### DATASET RECORDS

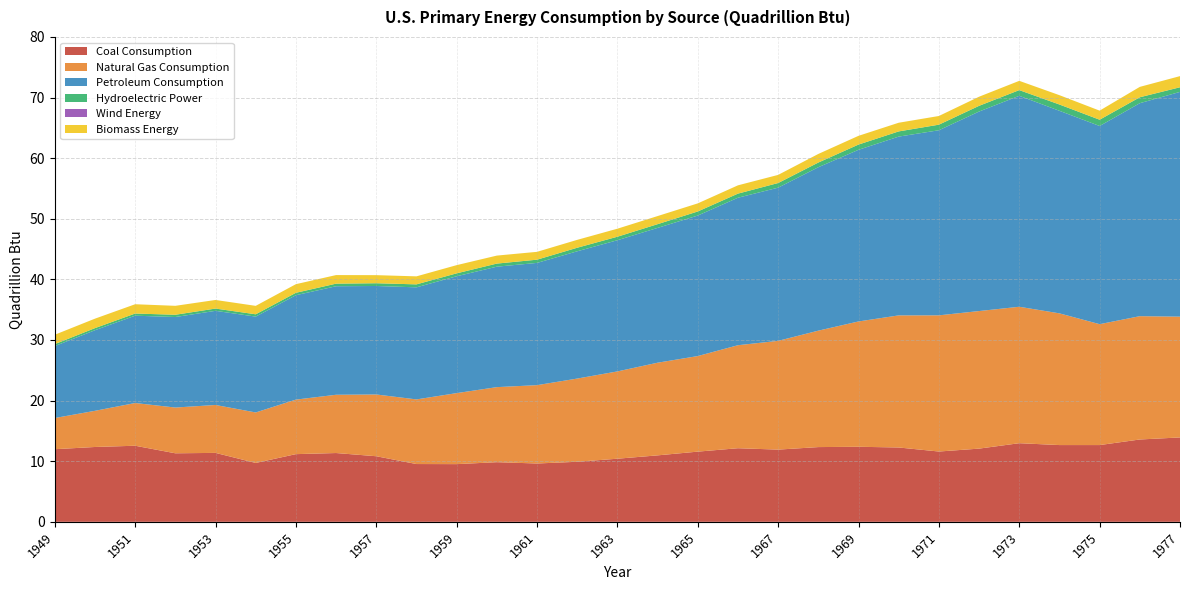

Reading left to right, list all the values displayed in this chart.

Coal Consumption: 12.0	12.3	12.6	11.3	11.4	9.7	11.2	11.3	10.8	9.5	9.5	9.8	9.6	9.9	10.4	11.0	11.6	12.1	11.9	12.3	12.4	12.3	11.6	12.1	13.0	12.7	12.7	13.6	13.9
Natural Gas Consumption: 5.1	6.0	7.0	7.5	7.9	8.3	9.0	9.6	10.2	10.7	11.7	12.4	12.9	13.7	14.4	15.3	15.8	17.0	17.9	19.2	20.7	21.8	22.5	22.7	22.5	21.7	19.9	20.3	19.9
Petroleum Consumption: 11.9	13.3	14.4	14.9	15.5	15.8	17.2	17.9	17.9	18.5	19.3	19.9	20.2	21.0	21.6	22.2	23.2	24.3	25.3	27.0	28.3	29.5	30.5	32.9	34.8	33.4	32.7	35.1	37.1
Hydroelectric Power: 0.3	0.3	0.4	0.4	0.4	0.4	0.4	0.4	0.5	0.5	0.5	0.5	0.5	0.6	0.6	0.6	0.7	0.7	0.8	0.8	0.9	0.9	0.9	0.9	0.9	1.0	1.0	1.0	0.8
Wind Energy: 0.0	0.0	0.0	0.0	0.0	0.0	0.0	0.0	0.0	0.0	0.0	0.0	0.0	0.0	0.0	0.0	0.0	0.0	0.0	0.0	0.0	0.0	0.0	0.0	0.0	0.0	0.0	0.0	0.0
Biomass Energy: 1.5	1.6	1.5	1.5	1.4	1.4	1.4	1.4	1.3	1.3	1.4	1.3	1.3	1.3	1.3	1.3	1.3	1.4	1.3	1.4	1.4	1.4	1.4	1.5	1.5	1.5	1.5	1.7	1.8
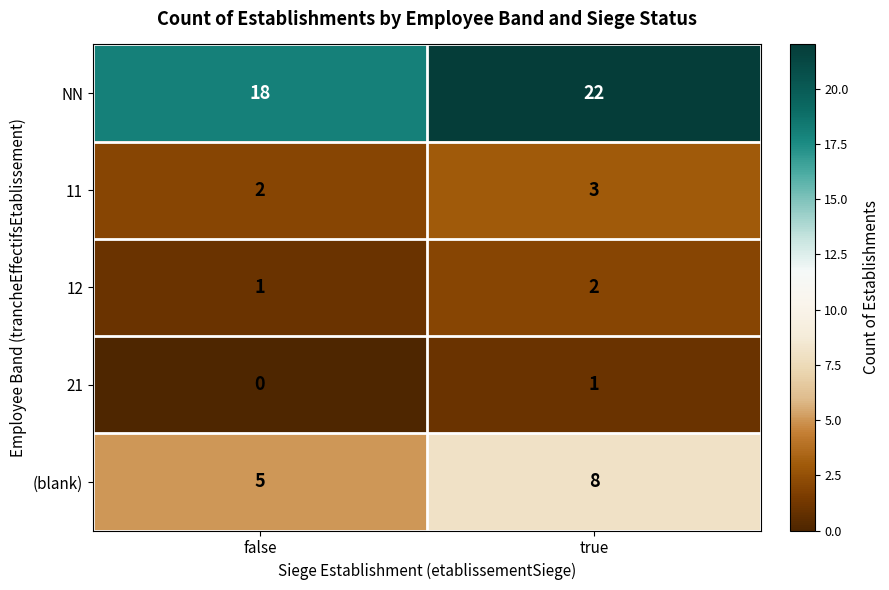

Which series has the largest range (max minus min)?

NN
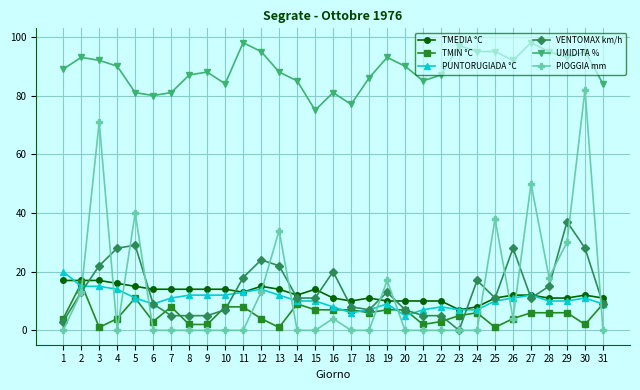

After their last crossing, which series has the higher values: TMEDIA °C or PIOGGIA mm?

TMEDIA °C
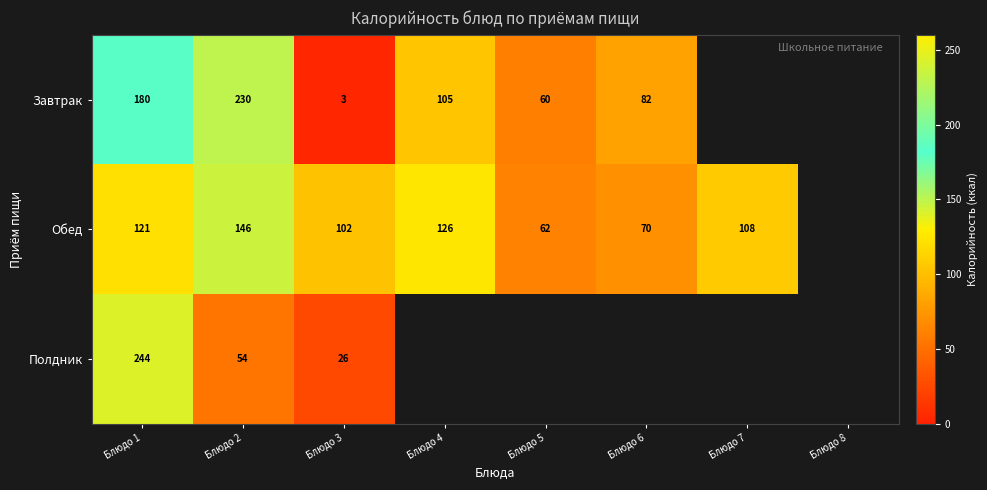

Between Блюдо 2 and Блюдо 3, which series saw the biggest shift?

Завтрак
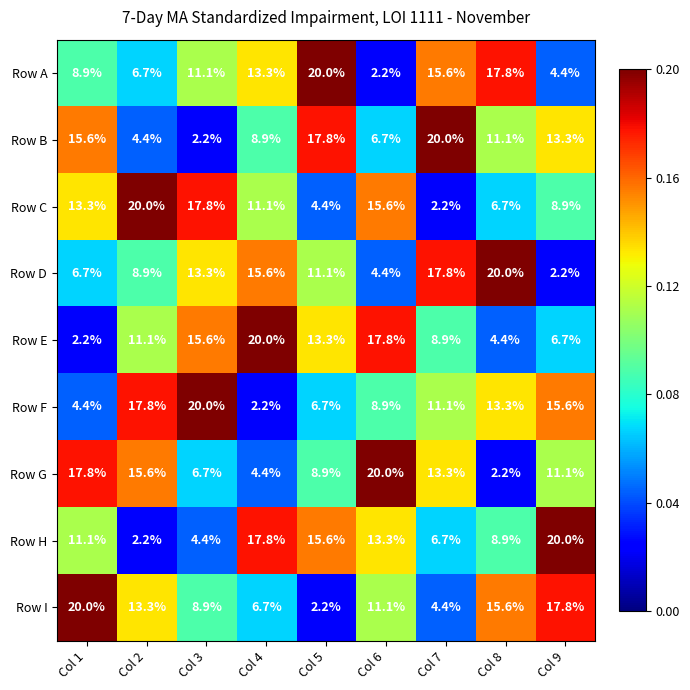

List the labels in order of Row G value, largest first.

Col 6, Col 1, Col 2, Col 7, Col 9, Col 5, Col 3, Col 4, Col 8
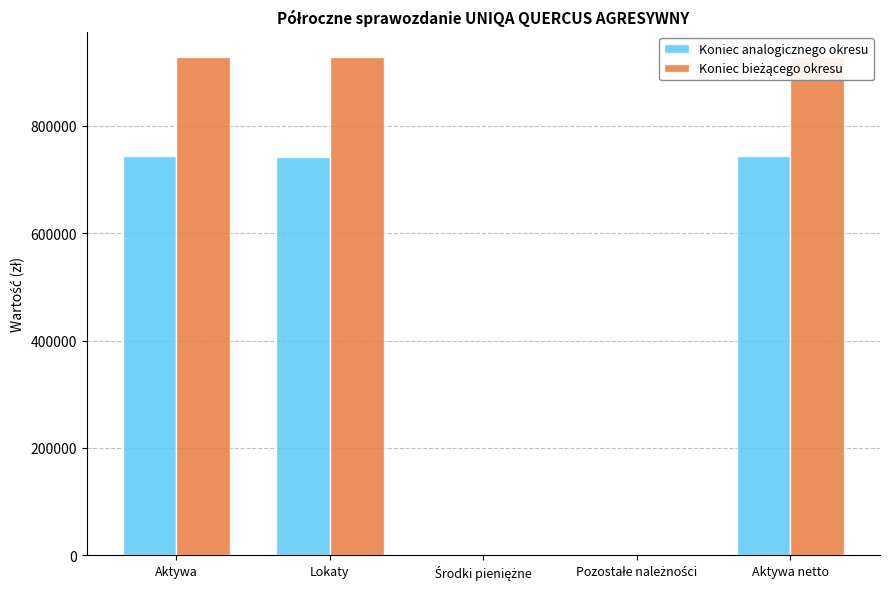

Reading right to left, what are all the values shown in this chart?

Koniec analogicznego okresu: 743531.4	599.7	0.0	742931.7	743531.4
Koniec bieżącego okresu: 928787.4	323.9	0.0	928463.5	928787.4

### PROBLEM REQUIREMENTS
Copy the material above character for character, keeping every line of text and leaving out the pictures.

### RESPONSE
Reading left to right, list all the values displayed in this chart.

Coal Consumption: 12.0	12.3	12.6	11.3	11.4	9.7	11.2	11.3	10.8	9.5	9.5	9.8	9.6	9.9	10.4	11.0	11.6	12.1	11.9	12.3	12.4	12.3	11.6	12.1	13.0	12.7	12.7	13.6	13.9
Natural Gas Consumption: 5.1	6.0	7.0	7.5	7.9	8.3	9.0	9.6	10.2	10.7	11.7	12.4	12.9	13.7	14.4	15.3	15.8	17.0	17.9	19.2	20.7	21.8	22.5	22.7	22.5	21.7	19.9	20.3	19.9
Petroleum Consumption: 11.9	13.3	14.4	14.9	15.5	15.8	17.2	17.9	17.9	18.5	19.3	19.9	20.2	21.0	21.6	22.2	23.2	24.3	25.3	27.0	28.3	29.5	30.5	32.9	34.8	33.4	32.7	35.1	37.1
Hydroelectric Power: 0.3	0.3	0.4	0.4	0.4	0.4	0.4	0.4	0.5	0.5	0.5	0.5	0.5	0.6	0.6	0.6	0.7	0.7	0.8	0.8	0.9	0.9	0.9	0.9	0.9	1.0	1.0	1.0	0.8
Wind Energy: 0.0	0.0	0.0	0.0	0.0	0.0	0.0	0.0	0.0	0.0	0.0	0.0	0.0	0.0	0.0	0.0	0.0	0.0	0.0	0.0	0.0	0.0	0.0	0.0	0.0	0.0	0.0	0.0	0.0
Biomass Energy: 1.5	1.6	1.5	1.5	1.4	1.4	1.4	1.4	1.3	1.3	1.4	1.3	1.3	1.3	1.3	1.3	1.3	1.4	1.3	1.4	1.4	1.4	1.4	1.5	1.5	1.5	1.5	1.7	1.8

Which series has the largest range (max minus min)?

NN

After their last crossing, which series has the higher values: TMEDIA °C or PIOGGIA mm?

TMEDIA °C

Between Блюдо 2 and Блюдо 3, which series saw the biggest shift?

Завтрак

List the labels in order of Row G value, largest first.

Col 6, Col 1, Col 2, Col 7, Col 9, Col 5, Col 3, Col 4, Col 8

Reading right to left, what are all the values shown in this chart?

Koniec analogicznego okresu: 743531.4	599.7	0.0	742931.7	743531.4
Koniec bieżącego okresu: 928787.4	323.9	0.0	928463.5	928787.4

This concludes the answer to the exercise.